Regulars immediately complained that the burgers weren't the same. Greenbaum bragged that her patties were made with organic beef. ("We're buying our own cows!" I heard her tell a clutch of customers not long ago, referring to the grass-fed beef from a purveyor in West Virginia who grinds the fresh meat to her specifications.) Depending on your point of view, the "new" Quarry House is a disappointment or a delight.
I showed up with an open mind and no ties to the place, having never experienced the Quarry House B.J. ("before Jackie"). I immediately fell in like with the old jukebox, which plays "Walk the Line" as sung not by Joaquin Phoenix but by The Man in Black himself, Johnny Cash. The wood bar pulled me in, too, its surface worn down over the decades by a million tired elbows. On the other hand, I could do without the flat-screen TVs , and the dingy men's restroom that looks as if it hasn't been updated since Prohibition.
The burger? Sometimes it's overcooked, other times it's as juicy as you want it to be. Always, it is thick, nicely seasoned and presented on a fine sesame seed bun in a plastic basket, like all the chow here. The sandwich comes with a choice of potato chips that are made right there, in a closet of a kitchen, or tater tots or a salad. If I want to splurge, I'll get those chips and hope they're crisp (they sometimes arrive limp); a dill-spiked dip from an old James Beard recipe makes for fun dunking. If I'm feeling fat, I'll ask for the radish- and carrot-strewn green salad, which is prettier than one might expect from a tavern and is best eaten with the house-made blue cheese dressing. The burger is a better choice than the lame grilled cheese sandwich, the wimpy cheesesteak and the routine soft tacos with chicken.
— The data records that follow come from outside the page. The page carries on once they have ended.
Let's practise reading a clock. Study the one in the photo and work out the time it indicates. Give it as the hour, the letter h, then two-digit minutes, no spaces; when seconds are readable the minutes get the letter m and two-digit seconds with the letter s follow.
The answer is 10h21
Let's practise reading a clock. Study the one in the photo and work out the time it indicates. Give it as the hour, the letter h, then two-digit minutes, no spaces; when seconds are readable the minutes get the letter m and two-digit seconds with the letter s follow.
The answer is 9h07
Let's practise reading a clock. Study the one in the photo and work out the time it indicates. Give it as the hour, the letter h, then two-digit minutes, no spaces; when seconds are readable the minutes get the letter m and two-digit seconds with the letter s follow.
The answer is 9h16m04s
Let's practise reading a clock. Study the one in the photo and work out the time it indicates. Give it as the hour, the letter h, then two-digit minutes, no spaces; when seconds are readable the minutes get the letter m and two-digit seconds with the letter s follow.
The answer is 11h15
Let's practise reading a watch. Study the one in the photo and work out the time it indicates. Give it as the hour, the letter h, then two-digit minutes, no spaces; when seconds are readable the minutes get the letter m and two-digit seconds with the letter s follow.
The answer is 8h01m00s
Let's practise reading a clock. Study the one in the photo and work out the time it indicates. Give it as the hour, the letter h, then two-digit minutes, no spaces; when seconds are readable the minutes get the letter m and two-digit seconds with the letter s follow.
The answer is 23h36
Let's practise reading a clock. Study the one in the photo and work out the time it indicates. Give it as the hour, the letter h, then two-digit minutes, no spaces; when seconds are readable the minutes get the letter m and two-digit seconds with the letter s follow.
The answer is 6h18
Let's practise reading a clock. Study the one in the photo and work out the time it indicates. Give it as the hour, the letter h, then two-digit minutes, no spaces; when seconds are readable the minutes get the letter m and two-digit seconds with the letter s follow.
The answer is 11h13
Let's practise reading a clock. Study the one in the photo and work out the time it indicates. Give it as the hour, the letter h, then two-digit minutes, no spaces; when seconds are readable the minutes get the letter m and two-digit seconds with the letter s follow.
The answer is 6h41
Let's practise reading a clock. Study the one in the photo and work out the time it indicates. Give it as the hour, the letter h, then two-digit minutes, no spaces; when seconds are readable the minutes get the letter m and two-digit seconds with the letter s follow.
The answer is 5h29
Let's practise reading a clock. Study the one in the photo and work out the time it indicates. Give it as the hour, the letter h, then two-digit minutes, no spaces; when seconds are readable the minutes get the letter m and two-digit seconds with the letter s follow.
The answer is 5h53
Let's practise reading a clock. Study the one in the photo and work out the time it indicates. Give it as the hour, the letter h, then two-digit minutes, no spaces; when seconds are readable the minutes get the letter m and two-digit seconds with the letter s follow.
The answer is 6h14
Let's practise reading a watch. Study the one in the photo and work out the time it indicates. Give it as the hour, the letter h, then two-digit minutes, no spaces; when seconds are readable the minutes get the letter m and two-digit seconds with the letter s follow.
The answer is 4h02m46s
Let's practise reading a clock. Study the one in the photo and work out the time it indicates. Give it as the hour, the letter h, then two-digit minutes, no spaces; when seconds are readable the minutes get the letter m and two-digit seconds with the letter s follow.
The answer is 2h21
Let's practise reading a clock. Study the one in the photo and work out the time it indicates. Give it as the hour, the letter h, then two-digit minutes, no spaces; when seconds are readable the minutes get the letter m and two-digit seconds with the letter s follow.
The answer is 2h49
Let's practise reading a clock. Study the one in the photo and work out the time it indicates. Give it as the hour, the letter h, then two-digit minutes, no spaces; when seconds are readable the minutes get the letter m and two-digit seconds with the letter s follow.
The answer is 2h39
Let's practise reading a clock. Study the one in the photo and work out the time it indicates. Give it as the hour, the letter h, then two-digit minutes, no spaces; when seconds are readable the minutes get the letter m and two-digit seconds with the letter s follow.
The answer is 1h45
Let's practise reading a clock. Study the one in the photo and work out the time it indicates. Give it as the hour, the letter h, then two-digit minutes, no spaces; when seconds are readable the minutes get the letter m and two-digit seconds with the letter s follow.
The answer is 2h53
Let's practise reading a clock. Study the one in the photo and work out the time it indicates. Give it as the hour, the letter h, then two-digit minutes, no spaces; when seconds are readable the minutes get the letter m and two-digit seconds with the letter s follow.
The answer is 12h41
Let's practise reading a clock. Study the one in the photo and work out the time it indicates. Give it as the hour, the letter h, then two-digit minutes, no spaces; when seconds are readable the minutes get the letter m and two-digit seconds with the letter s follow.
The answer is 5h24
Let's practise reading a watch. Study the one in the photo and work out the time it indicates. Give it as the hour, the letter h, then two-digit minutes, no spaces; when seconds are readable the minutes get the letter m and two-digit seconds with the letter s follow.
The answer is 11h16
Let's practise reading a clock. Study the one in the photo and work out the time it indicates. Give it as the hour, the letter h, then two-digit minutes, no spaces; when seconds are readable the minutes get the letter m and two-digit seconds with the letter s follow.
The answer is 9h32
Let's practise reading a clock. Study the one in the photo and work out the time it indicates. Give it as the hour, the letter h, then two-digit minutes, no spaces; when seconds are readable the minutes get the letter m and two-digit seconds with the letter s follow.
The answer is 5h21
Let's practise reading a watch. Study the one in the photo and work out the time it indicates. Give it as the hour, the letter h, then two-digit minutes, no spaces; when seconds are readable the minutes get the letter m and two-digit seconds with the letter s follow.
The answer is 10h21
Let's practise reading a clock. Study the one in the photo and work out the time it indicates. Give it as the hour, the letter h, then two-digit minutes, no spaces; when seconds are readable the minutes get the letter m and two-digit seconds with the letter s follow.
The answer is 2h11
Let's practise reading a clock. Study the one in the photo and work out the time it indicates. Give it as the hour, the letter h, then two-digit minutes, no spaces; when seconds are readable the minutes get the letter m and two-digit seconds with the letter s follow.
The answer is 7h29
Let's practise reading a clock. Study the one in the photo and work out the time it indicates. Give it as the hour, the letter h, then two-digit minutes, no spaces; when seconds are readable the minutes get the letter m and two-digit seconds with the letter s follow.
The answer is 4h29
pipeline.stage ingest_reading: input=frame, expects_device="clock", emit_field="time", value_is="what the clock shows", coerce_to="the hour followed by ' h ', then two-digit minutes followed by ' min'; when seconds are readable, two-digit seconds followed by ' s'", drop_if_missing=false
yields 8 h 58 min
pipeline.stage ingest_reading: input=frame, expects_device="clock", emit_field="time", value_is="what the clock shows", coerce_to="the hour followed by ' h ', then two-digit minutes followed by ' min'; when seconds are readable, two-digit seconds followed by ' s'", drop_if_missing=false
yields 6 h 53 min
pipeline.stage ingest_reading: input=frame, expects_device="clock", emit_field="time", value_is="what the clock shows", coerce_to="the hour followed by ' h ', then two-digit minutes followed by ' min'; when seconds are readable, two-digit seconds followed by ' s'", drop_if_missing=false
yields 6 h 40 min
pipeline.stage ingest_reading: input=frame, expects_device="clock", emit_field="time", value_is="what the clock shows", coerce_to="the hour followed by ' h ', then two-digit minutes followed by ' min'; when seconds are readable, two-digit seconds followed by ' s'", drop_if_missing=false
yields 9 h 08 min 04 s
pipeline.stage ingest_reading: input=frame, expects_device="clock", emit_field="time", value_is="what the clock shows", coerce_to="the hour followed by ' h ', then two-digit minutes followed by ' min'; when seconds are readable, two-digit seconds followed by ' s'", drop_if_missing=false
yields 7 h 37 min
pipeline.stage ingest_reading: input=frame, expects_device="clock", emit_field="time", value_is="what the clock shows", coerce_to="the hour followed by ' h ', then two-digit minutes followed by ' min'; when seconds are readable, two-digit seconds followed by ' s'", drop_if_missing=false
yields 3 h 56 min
The short menu holds a few surprises. One involves a flaky empanada stuffed with black beans and rice. It's very good. Yet the real shockers are the chicken wings labeled "hot." Ignited with habanero chilies, the snack is blazing, searing, eyelash-curling. A buddy gave up after one bite, and that was after he tried to douse the flames in a quarter-cup of blue cheese dip.
Old and scruffy is a hoot when the servers play along and the grub is good. But that isn't always the case in this basement watering hole. One night my young waitress took my drink order as if she didn't know her employer served pinot noir; later, she delivered the entrees ahead of the appetizers. When I pointed this out to her, she returned the entrees to the kitchen --- where they languished on a shelf as a friend and I ate our starters: a rigid chicken satay with cement-thick, refrigerator-cold peanut sauce and a black bean soup that tasted as if it had been made only with black beans, nothing more. Thank goodness the martini was strong and the brew was diverting. (The new owners expanded the beer list to include, among other labels, Belgium's esteemed Chimay and Britain's very good Young's Oatmeal Stout.)
The Quarry House is a work in progress and far from a perfect pub. But Greenbaum and company have lots of ideas up their sleeves --- live music a few nights a week, lunch service, a new bar fashioned from vinyl records, more than Rice Krispie treats for dessert. While I wait for the joint to come together, I'll take comfort in what legions of visitors have before me: a burger and a beer.